Please quote the stretch of the listing below from its start through the line containing "Number of plates visible: 10", and nothing more.

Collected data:
##########

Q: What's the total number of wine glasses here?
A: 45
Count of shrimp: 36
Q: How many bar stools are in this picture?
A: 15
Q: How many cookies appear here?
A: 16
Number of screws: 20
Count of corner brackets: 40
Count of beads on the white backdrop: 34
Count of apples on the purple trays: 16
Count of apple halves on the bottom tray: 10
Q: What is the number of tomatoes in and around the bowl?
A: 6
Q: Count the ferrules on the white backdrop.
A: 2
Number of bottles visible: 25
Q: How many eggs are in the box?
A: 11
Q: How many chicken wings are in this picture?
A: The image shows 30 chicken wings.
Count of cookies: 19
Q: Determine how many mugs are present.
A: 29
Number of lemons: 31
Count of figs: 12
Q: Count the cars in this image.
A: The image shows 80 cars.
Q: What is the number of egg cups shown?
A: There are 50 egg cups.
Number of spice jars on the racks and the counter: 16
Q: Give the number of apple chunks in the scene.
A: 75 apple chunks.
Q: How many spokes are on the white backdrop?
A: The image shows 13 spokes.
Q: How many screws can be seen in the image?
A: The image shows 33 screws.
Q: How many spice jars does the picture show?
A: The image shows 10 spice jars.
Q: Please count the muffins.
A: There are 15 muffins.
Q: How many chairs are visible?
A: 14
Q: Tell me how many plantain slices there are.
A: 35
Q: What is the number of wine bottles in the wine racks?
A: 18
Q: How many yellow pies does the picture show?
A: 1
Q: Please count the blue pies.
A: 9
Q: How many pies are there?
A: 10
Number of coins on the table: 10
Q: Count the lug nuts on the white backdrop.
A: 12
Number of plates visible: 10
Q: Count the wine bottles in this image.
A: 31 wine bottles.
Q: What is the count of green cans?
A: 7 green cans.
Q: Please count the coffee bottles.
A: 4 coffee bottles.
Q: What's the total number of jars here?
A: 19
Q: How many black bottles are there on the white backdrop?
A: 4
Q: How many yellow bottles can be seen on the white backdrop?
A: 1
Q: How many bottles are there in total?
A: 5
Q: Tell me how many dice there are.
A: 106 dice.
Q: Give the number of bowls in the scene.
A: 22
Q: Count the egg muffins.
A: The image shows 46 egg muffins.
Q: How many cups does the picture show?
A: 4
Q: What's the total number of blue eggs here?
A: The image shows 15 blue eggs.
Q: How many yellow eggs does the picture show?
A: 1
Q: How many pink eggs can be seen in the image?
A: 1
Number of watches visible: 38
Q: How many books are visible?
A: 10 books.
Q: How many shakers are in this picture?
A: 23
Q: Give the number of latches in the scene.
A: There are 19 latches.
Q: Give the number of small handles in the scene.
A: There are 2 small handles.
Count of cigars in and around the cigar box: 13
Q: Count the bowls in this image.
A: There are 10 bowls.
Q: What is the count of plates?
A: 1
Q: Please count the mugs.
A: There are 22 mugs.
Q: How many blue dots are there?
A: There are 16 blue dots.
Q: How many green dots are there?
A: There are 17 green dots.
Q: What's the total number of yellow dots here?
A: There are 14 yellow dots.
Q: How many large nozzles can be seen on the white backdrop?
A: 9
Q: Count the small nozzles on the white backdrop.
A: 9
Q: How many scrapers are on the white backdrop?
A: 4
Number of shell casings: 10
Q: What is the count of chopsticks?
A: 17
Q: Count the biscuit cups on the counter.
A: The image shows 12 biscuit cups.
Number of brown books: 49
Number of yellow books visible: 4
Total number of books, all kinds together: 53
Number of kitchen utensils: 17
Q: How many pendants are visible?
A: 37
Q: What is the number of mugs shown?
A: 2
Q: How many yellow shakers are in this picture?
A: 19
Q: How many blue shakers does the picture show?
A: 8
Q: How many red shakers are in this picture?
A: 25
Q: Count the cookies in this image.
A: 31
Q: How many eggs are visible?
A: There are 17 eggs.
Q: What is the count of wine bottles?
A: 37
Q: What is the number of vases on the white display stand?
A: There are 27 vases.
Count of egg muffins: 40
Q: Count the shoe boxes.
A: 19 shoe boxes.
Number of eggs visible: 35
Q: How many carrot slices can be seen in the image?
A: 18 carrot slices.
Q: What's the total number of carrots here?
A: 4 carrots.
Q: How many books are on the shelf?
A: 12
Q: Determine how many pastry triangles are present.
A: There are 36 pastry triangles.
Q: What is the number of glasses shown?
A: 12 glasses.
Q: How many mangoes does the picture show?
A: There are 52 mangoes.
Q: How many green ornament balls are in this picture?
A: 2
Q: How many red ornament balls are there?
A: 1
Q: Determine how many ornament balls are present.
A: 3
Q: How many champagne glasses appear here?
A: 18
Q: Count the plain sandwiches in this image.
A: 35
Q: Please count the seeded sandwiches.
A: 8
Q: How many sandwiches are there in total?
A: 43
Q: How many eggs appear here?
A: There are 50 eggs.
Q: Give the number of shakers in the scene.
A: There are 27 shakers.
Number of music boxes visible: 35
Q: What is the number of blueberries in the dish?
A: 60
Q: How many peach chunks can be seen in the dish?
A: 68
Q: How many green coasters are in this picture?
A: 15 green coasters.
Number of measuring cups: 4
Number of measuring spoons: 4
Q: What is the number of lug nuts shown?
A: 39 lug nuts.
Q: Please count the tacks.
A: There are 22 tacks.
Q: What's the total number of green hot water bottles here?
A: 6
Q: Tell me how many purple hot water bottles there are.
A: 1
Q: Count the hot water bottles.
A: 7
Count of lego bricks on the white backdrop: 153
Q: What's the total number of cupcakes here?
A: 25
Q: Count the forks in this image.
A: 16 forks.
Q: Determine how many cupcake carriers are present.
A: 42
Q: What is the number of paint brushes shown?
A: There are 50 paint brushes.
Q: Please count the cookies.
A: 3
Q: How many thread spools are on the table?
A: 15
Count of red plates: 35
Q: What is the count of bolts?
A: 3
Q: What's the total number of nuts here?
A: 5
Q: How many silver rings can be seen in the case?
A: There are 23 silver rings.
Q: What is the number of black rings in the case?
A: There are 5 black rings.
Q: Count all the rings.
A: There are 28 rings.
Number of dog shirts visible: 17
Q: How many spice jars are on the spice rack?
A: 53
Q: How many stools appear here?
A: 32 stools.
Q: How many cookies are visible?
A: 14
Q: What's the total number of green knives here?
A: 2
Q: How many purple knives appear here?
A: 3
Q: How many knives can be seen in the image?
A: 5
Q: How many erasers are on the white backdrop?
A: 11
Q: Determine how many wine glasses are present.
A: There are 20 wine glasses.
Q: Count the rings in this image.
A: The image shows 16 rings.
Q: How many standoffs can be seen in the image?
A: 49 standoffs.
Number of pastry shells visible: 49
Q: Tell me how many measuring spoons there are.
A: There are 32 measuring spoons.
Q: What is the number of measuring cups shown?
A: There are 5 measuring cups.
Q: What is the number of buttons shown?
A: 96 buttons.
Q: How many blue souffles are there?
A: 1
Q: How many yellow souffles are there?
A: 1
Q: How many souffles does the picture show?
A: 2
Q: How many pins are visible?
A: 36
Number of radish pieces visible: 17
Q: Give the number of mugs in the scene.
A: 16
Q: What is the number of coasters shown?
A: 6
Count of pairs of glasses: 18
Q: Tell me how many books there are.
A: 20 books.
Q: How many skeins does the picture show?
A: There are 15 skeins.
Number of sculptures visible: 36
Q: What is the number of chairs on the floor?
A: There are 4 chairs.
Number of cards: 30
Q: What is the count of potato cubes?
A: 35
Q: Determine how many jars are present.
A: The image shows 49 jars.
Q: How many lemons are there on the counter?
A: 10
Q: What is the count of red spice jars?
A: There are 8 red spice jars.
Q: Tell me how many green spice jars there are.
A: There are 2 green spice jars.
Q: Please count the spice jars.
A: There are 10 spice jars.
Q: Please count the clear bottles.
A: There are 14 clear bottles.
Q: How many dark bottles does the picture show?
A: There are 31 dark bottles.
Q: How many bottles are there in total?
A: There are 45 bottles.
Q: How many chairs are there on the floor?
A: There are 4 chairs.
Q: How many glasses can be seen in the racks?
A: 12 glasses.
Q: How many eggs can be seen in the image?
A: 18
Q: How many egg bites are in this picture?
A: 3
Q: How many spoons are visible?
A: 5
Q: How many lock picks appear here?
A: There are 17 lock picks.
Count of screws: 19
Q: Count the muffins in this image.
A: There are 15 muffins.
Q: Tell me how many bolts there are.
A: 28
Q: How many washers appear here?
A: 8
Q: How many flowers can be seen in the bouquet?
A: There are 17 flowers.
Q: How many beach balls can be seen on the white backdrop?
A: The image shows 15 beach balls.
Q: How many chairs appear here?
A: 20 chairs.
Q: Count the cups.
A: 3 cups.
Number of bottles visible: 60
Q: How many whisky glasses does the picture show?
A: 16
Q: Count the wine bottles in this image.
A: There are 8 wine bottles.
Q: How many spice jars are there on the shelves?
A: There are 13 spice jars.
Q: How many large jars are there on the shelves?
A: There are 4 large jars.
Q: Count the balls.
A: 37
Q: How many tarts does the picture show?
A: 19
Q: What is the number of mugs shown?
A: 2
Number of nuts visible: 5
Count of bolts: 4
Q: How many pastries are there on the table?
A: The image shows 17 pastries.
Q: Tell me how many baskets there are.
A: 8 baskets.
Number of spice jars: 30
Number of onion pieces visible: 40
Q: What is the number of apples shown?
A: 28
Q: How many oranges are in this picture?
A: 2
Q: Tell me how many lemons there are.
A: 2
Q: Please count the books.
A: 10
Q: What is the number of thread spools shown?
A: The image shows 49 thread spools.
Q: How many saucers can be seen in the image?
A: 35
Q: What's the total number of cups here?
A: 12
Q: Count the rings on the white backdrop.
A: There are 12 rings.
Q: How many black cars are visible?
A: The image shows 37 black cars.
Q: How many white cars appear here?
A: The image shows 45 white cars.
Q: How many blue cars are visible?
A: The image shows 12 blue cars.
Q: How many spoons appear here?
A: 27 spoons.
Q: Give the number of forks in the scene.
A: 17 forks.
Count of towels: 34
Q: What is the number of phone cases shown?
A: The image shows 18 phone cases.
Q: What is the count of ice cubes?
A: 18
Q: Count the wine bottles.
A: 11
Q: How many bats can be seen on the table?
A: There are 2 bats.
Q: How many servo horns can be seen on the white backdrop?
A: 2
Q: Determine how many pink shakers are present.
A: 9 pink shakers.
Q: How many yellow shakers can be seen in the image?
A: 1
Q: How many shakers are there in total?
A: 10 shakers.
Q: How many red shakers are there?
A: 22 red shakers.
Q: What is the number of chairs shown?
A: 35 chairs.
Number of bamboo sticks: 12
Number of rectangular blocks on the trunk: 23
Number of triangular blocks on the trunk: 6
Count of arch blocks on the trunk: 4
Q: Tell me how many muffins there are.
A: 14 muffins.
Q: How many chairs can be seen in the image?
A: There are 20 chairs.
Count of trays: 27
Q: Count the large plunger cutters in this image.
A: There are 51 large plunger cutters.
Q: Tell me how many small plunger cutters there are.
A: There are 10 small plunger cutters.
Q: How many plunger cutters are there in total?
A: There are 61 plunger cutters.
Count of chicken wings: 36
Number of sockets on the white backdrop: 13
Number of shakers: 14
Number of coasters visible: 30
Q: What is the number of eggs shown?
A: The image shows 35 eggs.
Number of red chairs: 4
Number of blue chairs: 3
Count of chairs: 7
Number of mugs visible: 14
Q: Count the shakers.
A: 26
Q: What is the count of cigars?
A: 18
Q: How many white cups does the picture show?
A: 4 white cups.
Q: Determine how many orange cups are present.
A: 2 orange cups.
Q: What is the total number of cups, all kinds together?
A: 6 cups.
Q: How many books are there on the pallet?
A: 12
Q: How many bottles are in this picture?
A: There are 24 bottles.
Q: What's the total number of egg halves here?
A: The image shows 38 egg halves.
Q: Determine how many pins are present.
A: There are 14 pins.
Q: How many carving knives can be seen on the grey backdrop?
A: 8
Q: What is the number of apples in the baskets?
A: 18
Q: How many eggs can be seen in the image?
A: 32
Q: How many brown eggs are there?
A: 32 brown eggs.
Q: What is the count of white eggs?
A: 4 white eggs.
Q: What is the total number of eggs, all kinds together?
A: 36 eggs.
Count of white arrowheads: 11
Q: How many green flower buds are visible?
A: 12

##########

## The completed task:
Q: What's the total number of wine glasses here?
A: 45
Count of shrimp: 36
Q: How many bar stools are in this picture?
A: 15
Q: How many cookies appear here?
A: 16
Number of screws: 20
Count of corner brackets: 40
Count of beads on the white backdrop: 34
Count of apples on the purple trays: 16
Count of apple halves on the bottom tray: 10
Q: What is the number of tomatoes in and around the bowl?
A: 6
Q: Count the ferrules on the white backdrop.
A: 2
Number of bottles visible: 25
Q: How many eggs are in the box?
A: 11
Q: How many chicken wings are in this picture?
A: The image shows 30 chicken wings.
Count of cookies: 19
Q: Determine how many mugs are present.
A: 29
Number of lemons: 31
Count of figs: 12
Q: Count the cars in this image.
A: The image shows 80 cars.
Q: What is the number of egg cups shown?
A: There are 50 egg cups.
Number of spice jars on the racks and the counter: 16
Q: Give the number of apple chunks in the scene.
A: 75 apple chunks.
Q: How many spokes are on the white backdrop?
A: The image shows 13 spokes.
Q: How many screws can be seen in the image?
A: The image shows 33 screws.
Q: How many spice jars does the picture show?
A: The image shows 10 spice jars.
Q: Please count the muffins.
A: There are 15 muffins.
Q: How many chairs are visible?
A: 14
Q: Tell me how many plantain slices there are.
A: 35
Q: What is the number of wine bottles in the wine racks?
A: 18
Q: How many yellow pies does the picture show?
A: 1
Q: Please count the blue pies.
A: 9
Q: How many pies are there?
A: 10
Number of coins on the table: 10
Q: Count the lug nuts on the white backdrop.
A: 12
Number of plates visible: 10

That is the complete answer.